Montag, 6. Mai 2013      18.00 Uhr



 

Warum Feminismus und Marx zusammengehören  - oder: Lassen sich gesellschaftliche Verhältnisse einfach dekonstruieren?

 

Vortrag von Tove Soiland, Zürich (CH)

 

 

Universität Bielefeld, der genaue Ort wird noch bekannt gegeben

 

Dass geschlechtliche und sexuelle Identität nicht „naturgegeben“ ist, sondern erst in sozialen und kulturellen Prozessen konstruiert wird, ist seit einigen Jahren nicht mehr neu. Ob sich unter alleinigem Rückgriff auf die Methoden und Erkenntnisse von Dekonstruktion, Diskursanalyse und Gender Studies diese sexuellen Identitäten, Machtformen und Normen analysieren und dekonstruieren lassen ist wiederum umstritten. Lassen sich Geschlechterverhältnisse wie auch der Kapitalismus einfach dekonstruieren? Die Schweizer Sozialwissenschaftlerin und Philosophin Tove Soiland beschäftigt sich in ihrem Vortrag mit dem Zusammenhang zwischen ökonomischen Entwicklungen im derzeitigen Kapitalismus, den daraus resultierenden Anforderungen an Frauen (und Männer) und der Geschlechterpolitik der neoliberalen Kräfte. Der Zusammenhang zwischen Produktionsverhältnissen im Kapitalismus und den dazugehörigen Hervorbringungen von Individuen läßt sich ihrer Ansicht nach nicht begreifen und erklären, wenn man ihn ausschließlich als normative Festschreibung versteht. Offensichtlich verschärfen die gegenwärtigen neoliberalen Restrukturierungen die Ungleichheit zwischen den Geschlechtern massiv.

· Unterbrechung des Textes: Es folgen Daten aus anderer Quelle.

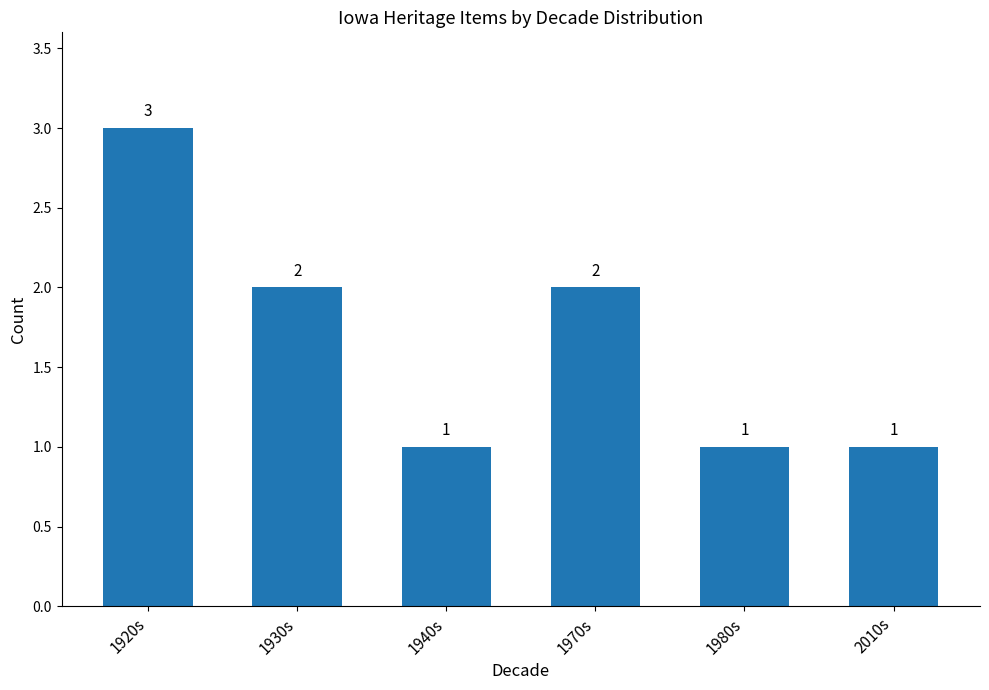

What is the difference between the maximum and minimum values?

2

Tove Soiland geht also der Frage nach, welcher analytische Zugang der richtige ist und welche Auswirkungen dies auf feministische Politik haben muss. – Und ob dies nicht genau zurück zu der Frage führen muss, ob die Kritik der politischen Ökonomie wieder Gegenstand feministischer Theorie und Praxis werden sollte.

 

Veranstalter:  Asta der Universität Bielefeld,

Rosa Luxemburg Club,  Bielefeld

Mit freundlicher Unterstützung der Rosa Luxemburg Stiftung NRW e.V.